Qualifiées d’« existentielles » par les responsables politiques locaux, les élections législatives prévues samedi 26 octobre en Géorgie s’annoncent décisives pour l’avenir du pays. Quatre coalitions d’opposition pro-européennes s’opposent à Rêve géorgien, le parti au pouvoir, critiqué pour son tropisme russe et ses méthodes brutales, notamment des tabassages d’opposants, revenus en force ces derniers temps. En tout, 18 formations sont en lice, mais seuls le parti au pouvoir et les quatre blocs de l’opposition ont une chance de franchir le seuil des 5 % et d’entrer au Parlement, qui compte 150 sièges, lors de ce scrutin proportionnel à un tour. « Ces législatives suscitent la crainte, l’anxiété, l’incertitude, mais aussi un formidable enthousiasme », résume Ghia Nodia, professeur de sciences politiques à l’université d’Etat Ilia. Trois millions et demi d’électeurs sont appelés aux urnes, dont 800 000 vivent à l’étranger.
Le capital de sympathie de Rêve géorgien semble s’émousser, après douze ans passés aux manettes de la Géorgie.
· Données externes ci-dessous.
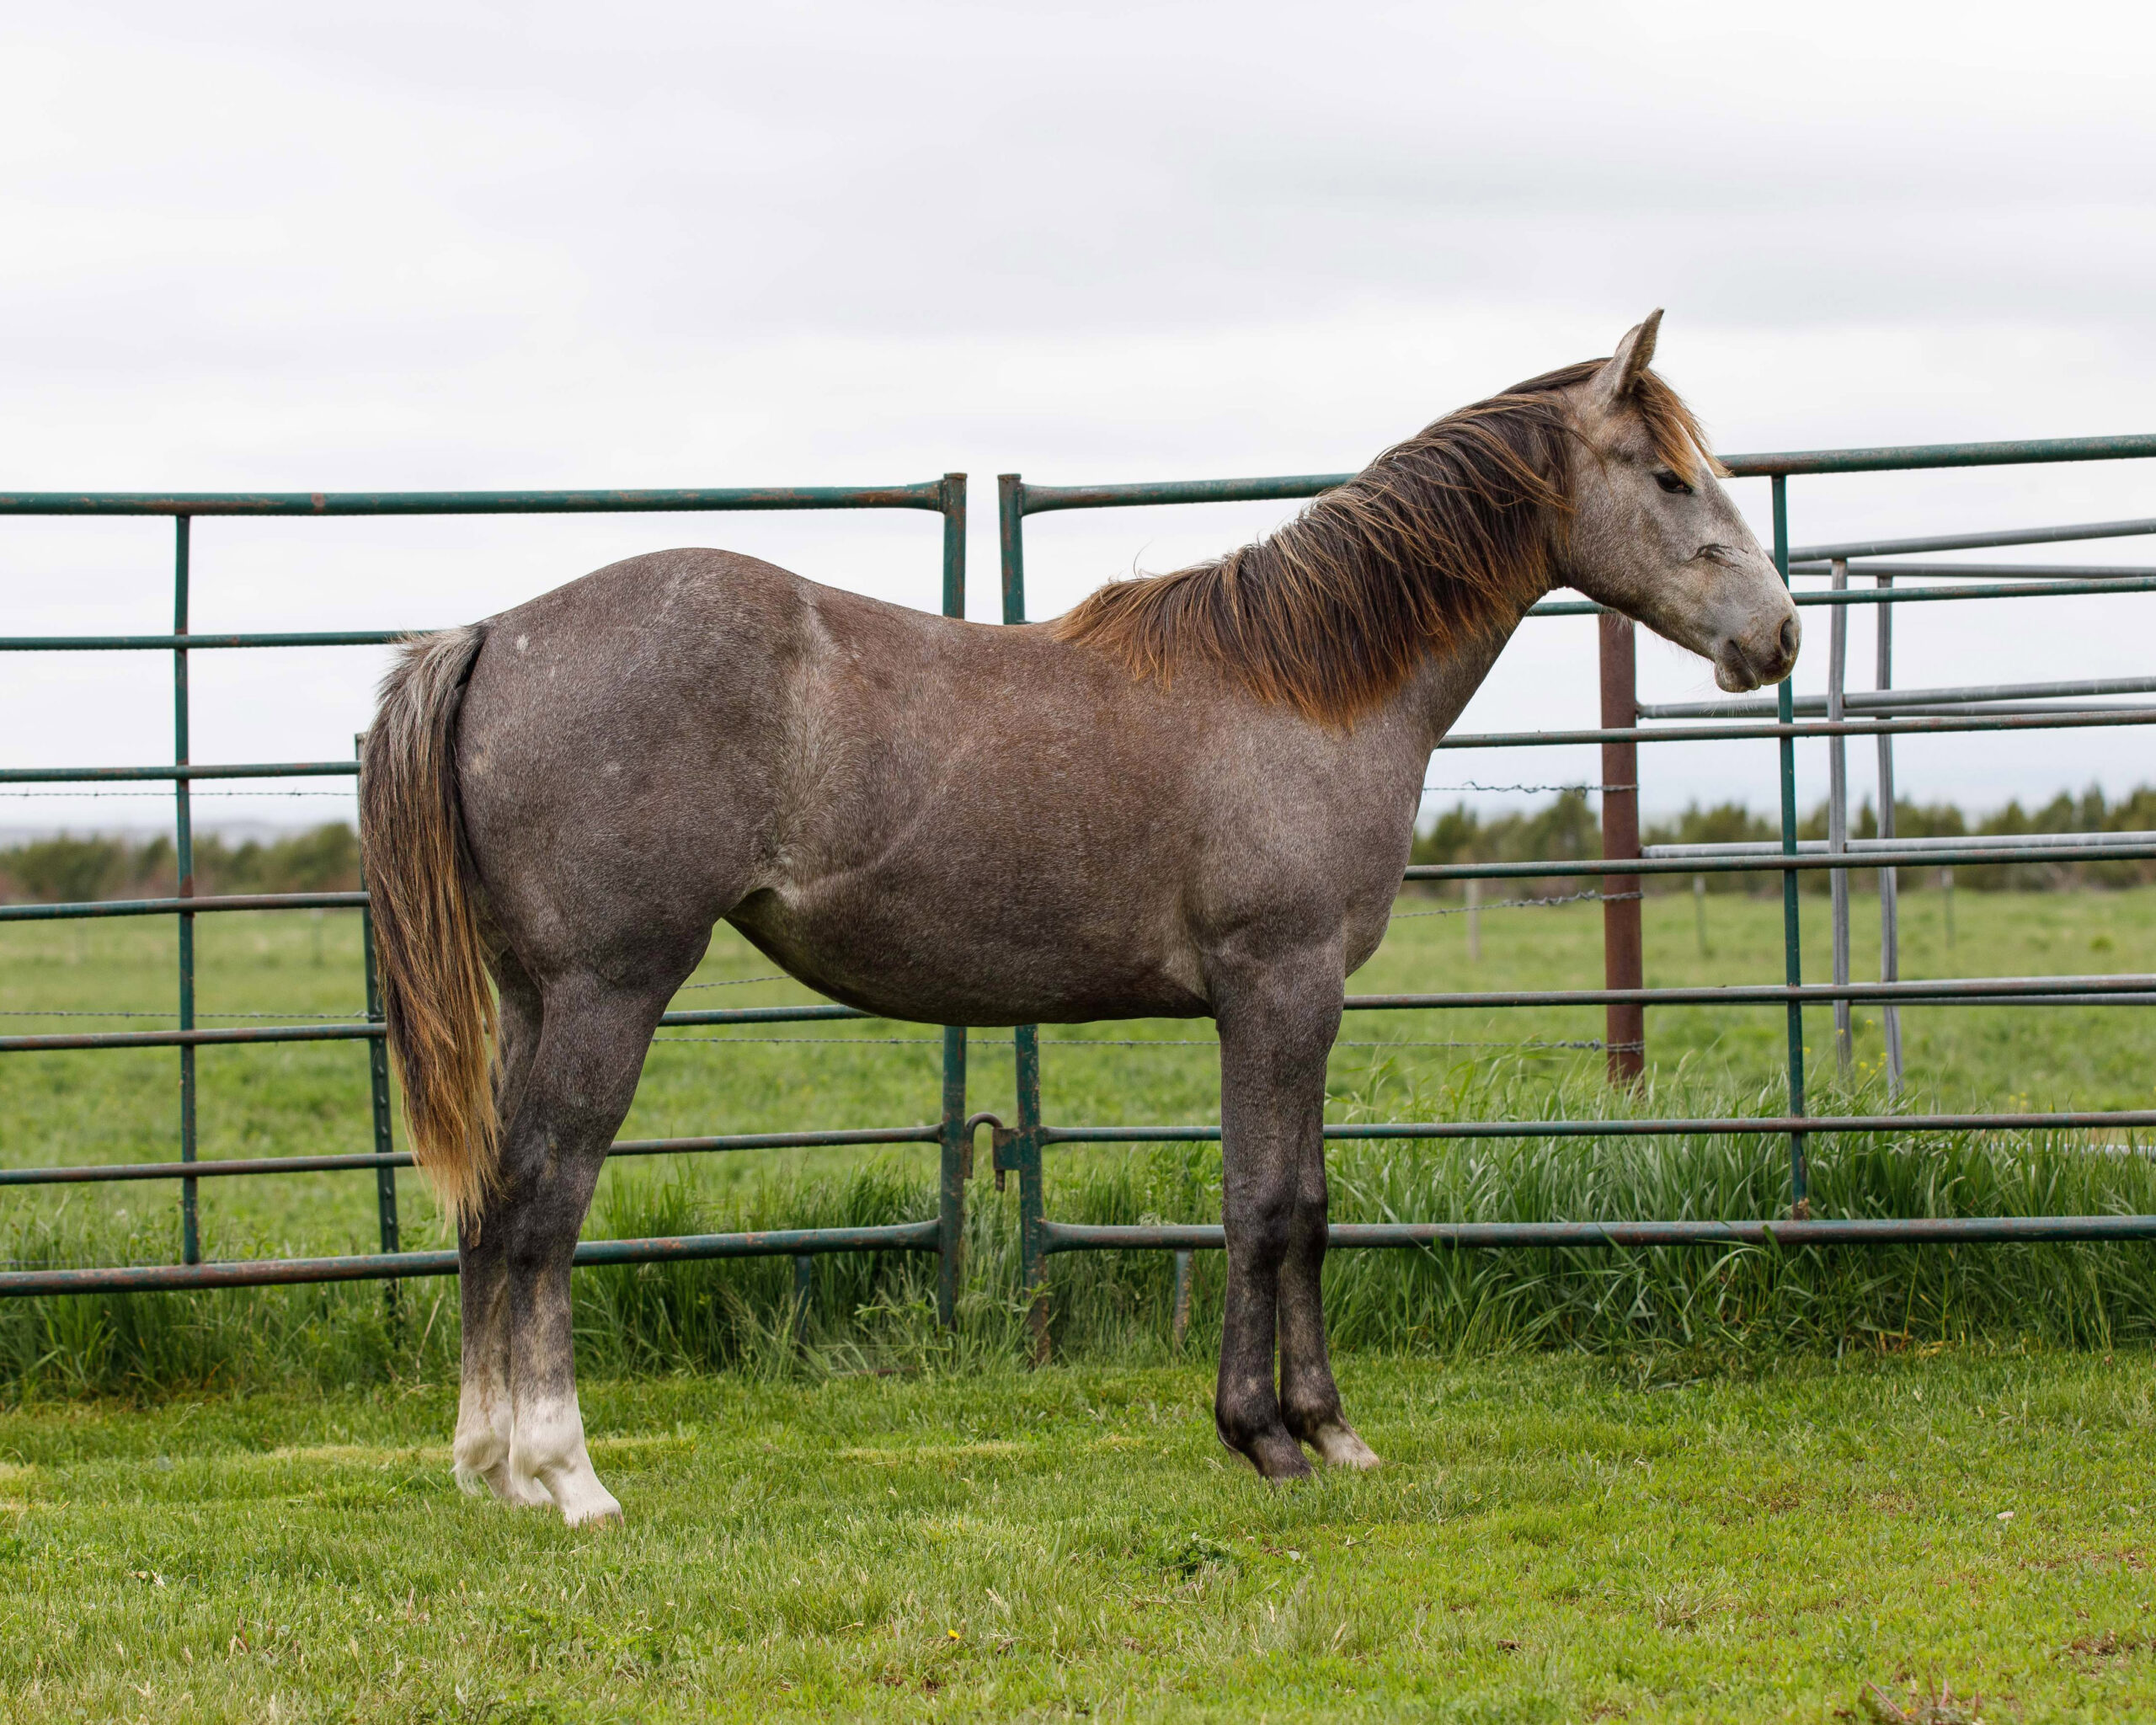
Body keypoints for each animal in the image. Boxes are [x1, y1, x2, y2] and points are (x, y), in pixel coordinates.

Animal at [360, 312, 1798, 1524]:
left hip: (535, 997)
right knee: (544, 1204)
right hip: (610, 990)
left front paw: (1332, 1433)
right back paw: (568, 1476)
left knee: (491, 1201)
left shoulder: (1300, 999)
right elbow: (1265, 1204)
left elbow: (1310, 1203)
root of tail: (490, 634)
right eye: (1671, 480)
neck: (1305, 686)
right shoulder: (1280, 985)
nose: (1778, 637)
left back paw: (490, 1469)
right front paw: (1266, 1437)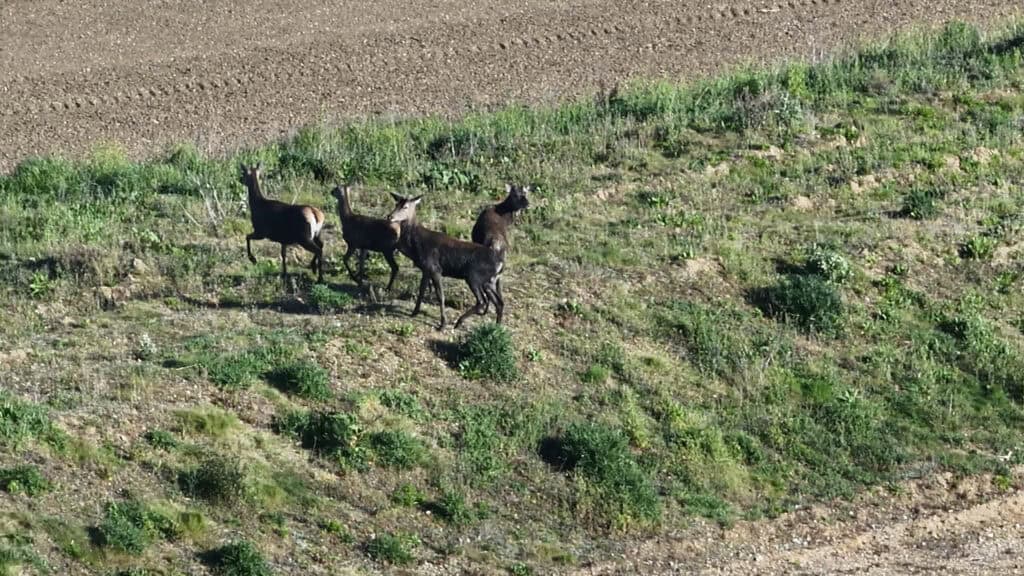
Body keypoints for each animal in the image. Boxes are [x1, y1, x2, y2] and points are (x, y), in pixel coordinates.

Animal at [387, 194, 504, 331]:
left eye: (405, 206)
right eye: (396, 204)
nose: (390, 216)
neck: (416, 246)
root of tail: (500, 263)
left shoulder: (435, 268)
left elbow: (440, 296)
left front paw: (442, 324)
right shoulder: (426, 269)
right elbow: (421, 291)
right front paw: (414, 312)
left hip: (474, 276)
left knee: (482, 301)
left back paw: (458, 322)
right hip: (489, 281)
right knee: (499, 302)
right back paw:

En cause, les mesures antidémocratiques adoptées par son gouvernement, notamment l’adoption, cet été, d’une loi répressive sur l’« influence étrangère », un copier-coller d’une législation russe, ce qui a poussé l’Union européenne à suspendre le processus d’adhésion de la petite république caucasienne quelques mois après l’obtention par celle-ci, en décembre 2023, du statut de candidat. En mai, au moment de l’adoption du texte de loi controversé, la société civile s’est fortement mobilisée, organisant de grandes manifestations à travers tout le pays.
Le parti est dirigé en sous-main par le milliardaire Bidzina Ivanichvili, qui, surnommé jadis « Anaconda » par ses partenaires en affaires, a fait fortune dans la Russie des années 1990 et reste marqué par la formation qu’il a reçue à Moscou pendant les années 1980. « Sous son règne informel, le parti a réussi progressivement à s’emparer de toutes les branches du pouvoir et des institutions indépendantes du pays », souligne la branche géorgienne de l’ONG Transparency International. L’homme fort de Tbilissi vit aujourd’hui dans une somptueuse propriété sur les hauteurs de la capitale, agrémentée d’un zoo privé, d’une immense volière et de baobabs géants qu’il a fait importer d’Afrique.
Des « orgies » dans les rues
Ces derniers temps, la rhétorique anti-occidentale de Rêve géorgien est montée d’un cran. On ne compte plus les fois où M. Ivanichvili a qualifié l’Occident de « parti mondial de la guerre », où des « orgies » sont, selon lui, organisées « dans les rues » et dont les dirigeants considèrent les Géorgiens comme de la « chair à canon ». Ces outrances verbales ayant atteint leur paroxysme pendant la campagne électorale, les chancelleries occidentales à Tbilissi ont décidé de couper les ponts avec le parti au pouvoir, refusant tout contact avec ses représentants.